I tend to agree with you Chas, not dying, but it certainly appears to be flattening out.


----------



## lownote (Jan 3, 2008)

I'm not sure how you can say this. In the next year, aristo is introducing

A "modern" 2-8-0

A PCC car
a new remote control system

a live steam version of its 0-4-0

and some other stuff I've forgotten 


USAT is introducing or just released 


Dockside switcher 

center cupola cabbose
B6 0-6-0 



Bachmann is bringing out a mallet


----------



## wchasr (Jan 2, 2008)

Posted By lownote on 12/17/2008 8:30 AM
I'm not sure how you can say this. In the next year, aristo is introducing

A "modern" 2-8-0

A PCC car
a new remote control system

a live steam version of its 0-4-0

and some other stuff I've forgotten 


USAT is introducing or just released 


Dockside switcher 

center cupola cabbose
B6 0-6-0 



Bachmann is bringing out a mallet

What about all the items that have been promised by manufactururs and then taken away deemed as "too expensive right now"?


----------



## vsmith (Jan 2, 2008)

Posted By wchasr on 12/17/2008 11:50 AM
Posted By lownote on 12/17/2008 8:30 AM
I'm not sure how you can say this. In the next year, aristo is introducing

A "modern" 2-8-0

A PCC car
a new remote control system

a live steam version of its 0-4-0

and some other stuff I've forgotten 


USAT is introducing or just released 


Dockside switcher 

center cupola cabbose
B6 0-6-0 



Bachmann is bringing out a mallet

What about all the items that have been promised by manufactururs and then taken away deemed as "too expensive right now"? 







That bloody little USA B-6 has been "coming soon" for the last 4 years, even if it did, at $1.3K who cares? I can't afford that ...

Anyone else notice an interesting trend here? Aristo's last release was the C-16, and all the locomotives listed above also have one major thing in common, they are all small radius (5' or smaller) compliant, the Mallet will do 5' dia., even R1's s with some mods so we are told. I'll bet the Aristo Connie will also be 5' compliant, maybe R1 if it indeed has blind drivers.

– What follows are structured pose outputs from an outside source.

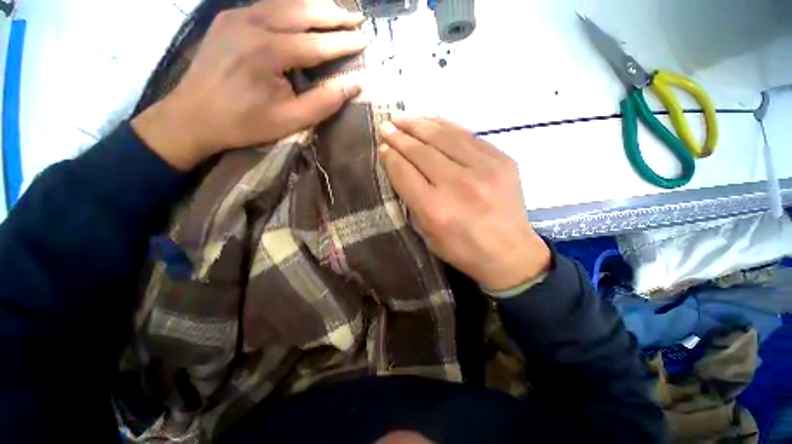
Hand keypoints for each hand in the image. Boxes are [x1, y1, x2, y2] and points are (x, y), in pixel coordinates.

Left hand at [132, 0, 367, 169]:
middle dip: (334, 14)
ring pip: (286, 2)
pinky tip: (305, 12)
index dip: (344, 42)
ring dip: (315, 6)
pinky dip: (292, 7)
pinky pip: (268, 5)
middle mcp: (253, 24)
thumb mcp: (290, 120)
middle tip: (358, 18)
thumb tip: (354, 85)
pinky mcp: (229, 18)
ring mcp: (237, 16)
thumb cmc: (244, 123)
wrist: (192, 115)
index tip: (366, 40)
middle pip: (303, 11)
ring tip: (338, 12)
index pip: (317, 43)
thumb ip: (324, 102)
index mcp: (268, 52)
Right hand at [379, 117, 550, 291]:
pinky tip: (432, 120)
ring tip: (404, 117)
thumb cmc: (463, 249)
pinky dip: (446, 125)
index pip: (405, 173)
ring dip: (420, 124)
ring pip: (444, 137)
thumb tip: (398, 167)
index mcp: (435, 210)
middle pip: (421, 151)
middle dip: (400, 136)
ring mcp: (484, 169)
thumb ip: (411, 200)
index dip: (390, 157)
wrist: (510, 253)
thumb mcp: (428, 234)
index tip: (382, 147)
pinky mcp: (502, 160)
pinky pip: (468, 135)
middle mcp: (458, 185)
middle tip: (386, 125)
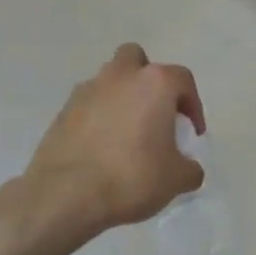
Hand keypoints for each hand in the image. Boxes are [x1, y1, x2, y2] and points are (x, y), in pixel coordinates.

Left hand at [26, 44, 206, 234]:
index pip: (183, 80)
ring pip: (109, 80)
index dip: (193, 105)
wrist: (66, 194)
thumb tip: (188, 168)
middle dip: (148, 81)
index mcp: (154, 83)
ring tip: (128, 133)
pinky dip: (98, 118)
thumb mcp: (176, 180)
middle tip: (155, 113)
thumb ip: (190, 168)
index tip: (192, 133)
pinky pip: (88, 105)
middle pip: (137, 60)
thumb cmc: (132, 177)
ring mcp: (86, 91)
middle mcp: (120, 76)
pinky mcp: (62, 111)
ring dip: (121, 97)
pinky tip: (102, 148)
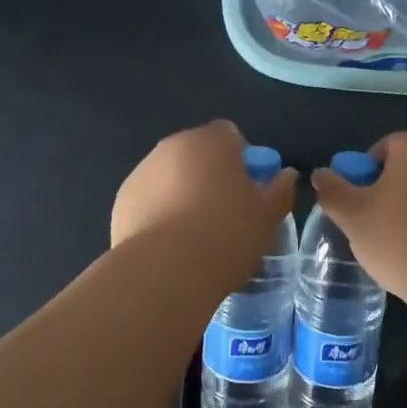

Maybe, just maybe, they've finally figured it out... namely that *most* large scalers have small suburban yards, not a spare acre of farmland. Offerings that are small radius compliant is a marked change from the "Bigger is Better" trend of the last few years. It indicates a move towards the broadest possible market and less niche offerings (did we really need 3 GG1s?)


----------



## Spule 4 (Jan 2, 2008)

Bigger is better is hitting the other scales too. HO steam is a perfect example.


----------